▶ **The task**: An exact copy of the listing below is required, minus its pictures.

(Beginning of Exercise data)

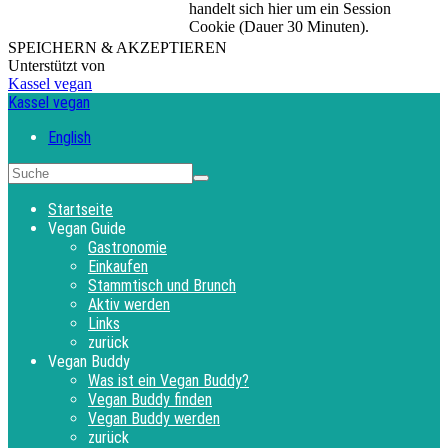
handelt sich hier um ein Session
Cookie (Dauer 30 Minuten).
SPEICHERN & AKZEPTIEREN
Unterstützt von
Kassel vegan
Kassel vegan
English
Startseite
Vegan Guide
Gastronomie
Einkaufen
Stammtisch und Brunch
Aktiv werden
Links
zurück
Vegan Buddy
Was ist ein Vegan Buddy?
Vegan Buddy finden
Vegan Buddy werden
zurück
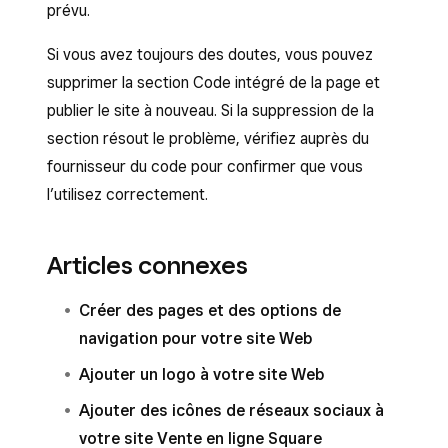
prévu.
Si vous avez toujours des doutes, vous pouvez
supprimer la section Code intégré de la page et
publier le site à nouveau. Si la suppression de la
section résout le problème, vérifiez auprès du
fournisseur du code pour confirmer que vous
l’utilisez correctement.
Articles connexes
Créer des pages et des options de
navigation pour votre site Web
Ajouter un logo à votre site Web
Ajouter des icônes de réseaux sociaux à
votre site Vente en ligne Square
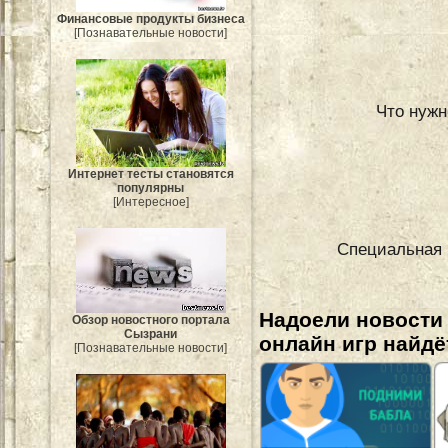
Финансовые продукты бизнеса
[Познавательные новости]
Что нужн
Интернет тесты становятся
популярны
[Интересное]
Специальная 
Надоели новости
Обзор новостного портала
Сызрани
онлайн игр найдё
[Познавательные новости]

(End of Exercise data)

▶ **Task response**:
handelt sich hier um ein Session
Cookie (Dauer 30 Minuten).
SPEICHERN & AKZEPTIEREN
Unterstützt von
Kassel vegan
Kassel vegan
English
Startseite
Vegan Guide
Gastronomie
Einkaufen
Stammtisch und Brunch
Aktiv werden
Links
zurück
Vegan Buddy
Was ist ein Vegan Buddy?
Vegan Buddy finden
Vegan Buddy werden
zurück
prévu.
Si vous avez toujours des doutes, vous pouvez
supprimer la section Code intégré de la page et
publier le site à nouveau. Si la suppression de la
section résout le problème, vérifiez auprès du
fournisseur du code pour confirmer que vous
l’utilisez correctement.
Articles connexes
Créer des pages et des options de
navigation pour votre site Web
Ajouter un logo à votre site Web
Ajouter des icônes de réseaux sociaux à
votre site Vente en ligne Square
Финансовые продукты бизнеса
[Познавательные новости]
Что нужн
Интернет тесты становятся
популярны
[Интересное]
Специальная 
Надоели новости
Обзор новостного портала
Сызрани
онлайн игр найдё
[Познавательные новости]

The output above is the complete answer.